Y desde la primera carta tenemos a un Pasolini vivo, «esta noche he soñado contigo. Tenías tu sonrisa dulce de siempre y me decías: ¡Estoy aquí!», que la impulsa desde el mundo de los sueños a abordar diferentes temas, empezando por el ineludible: su muerte y el misterio en torno a la identidad de los responsables. Cuenta la escritora que fue a visitar en la cárcel a Pino la Rana Pelosi, el asesino confeso, pero tan poco creíble, y que accedió a escribir el posfacio de su libro, Io, angelo nero (1995), no por ingenuidad o por la típica blandura izquierdista, seguramente fue una voluntad de mantener vivo el caso pese a, o precisamente por, los muchos interrogantes y silencios que en esas fechas todavía lo rodeaban.
Como sabemos, Maraini reclamaba el año pasado reabrir la investigación, por lo que sorprende que no considere definitivas las conclusiones recientes establecidas a partir de pruebas y confesiones de diferentes implicados. Para ella, la novela Petróleo, que quedó inacabada, es sobre todo un texto que habla de sentimientos y no sabemos si conoce la interpretación que publicó el magistrado Calia, de la que se han hecho eco ya varias monografías. Tampoco ha de importar, ya que en ningún momento pretende utilizarla, su amistad, ni la cercanía que el poeta mantenía con ella y con Moravia, para erigirse en guardiana de una verdad definitiva. Ella no es Laura Betti, que administraba una parte del legado con estilo posesivo de ogresa maníaca. Su Pasolini está vivo porque aparece y habla a través de sueños y porque conserva en la memoria un sinfín de anécdotas y de momentos que nos lo muestran en acción.

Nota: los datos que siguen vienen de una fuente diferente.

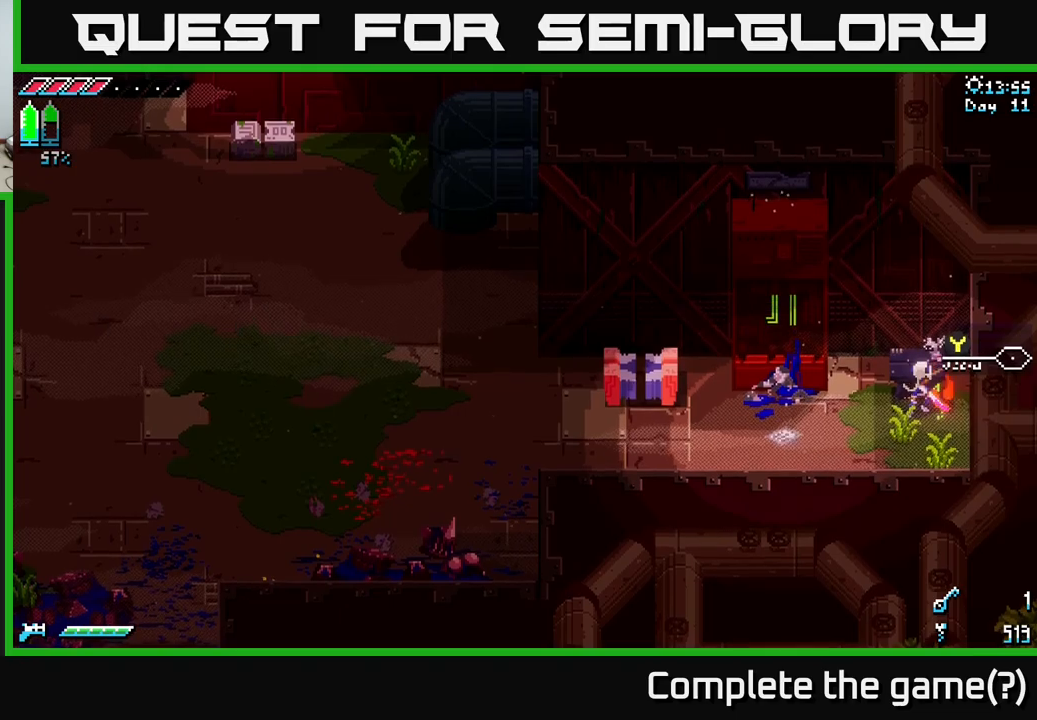
{"buttons": [], "left_stick": "center", "right_stick": "center", "events": [[183, "Y", "down"], [300, "Y", "up"]]}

Se encerraban en la casa alquilada de Saubadia —una localidad de playa no lejos de Roma— para escribir el guion de Las mil y una noches (1974), una casa que la pareja y el poeta compraron y dividieron pero que no tuvo tiempo de disfrutar. Al recordar ella cómo se organizaban para trabajar por separado en el guion y compartir y discutir al final del día los resultados, entramos en la cocina del cine y en la cultura clásica que compartían; lo mismo cuando relata que el cineasta se encargó de editar «la versión italiana de la película de vanguardia de Dusân Makavejev, un director de origen serbio». Maraini, a petición de Pasolini, se ocupaba de la moviola. Da que pensar que trabajaran también en la versión italiana de films como Trash, de Paul Morrisey, y por eso no tienen desperdicio los comentarios de ella sobre su argumento o sobre las críticas de algunos colegas a la preferencia de PPP por el doblaje en sus películas, en un momento en que lo moderno era recurrir a la toma de sonido directa. Pasolini dio una respuesta práctica: a menudo recurría a actores extranjeros que hablaban idiomas diferentes; y otra de signo cultural: el cine es artificio y el doblaje corrobora este hecho; además, también el italiano es una construcción artificial de los tiempos del ventenio fascista y sus actores, en su mayoría no profesionales, acostumbran a hablar en dialecto. La defensa de una literatura dialectal de calidad es uno de los ejes de toda la escritura pasoliniana. Vemos entonces a los dos talentos trabajando codo con codo porque el cine, o la literatura, también es oficio, y en su caso cultura literaria, pictórica, antropológica, una verdad que demostraban ignorar casi siempre los ciento y un fachas que buscaron censurarle y callarle por la vía de la denuncia al juez, en vano pero a un precio muy alto, se lamenta la amiga, testigo de las decenas de denuncias de las que tuvo que defenderse.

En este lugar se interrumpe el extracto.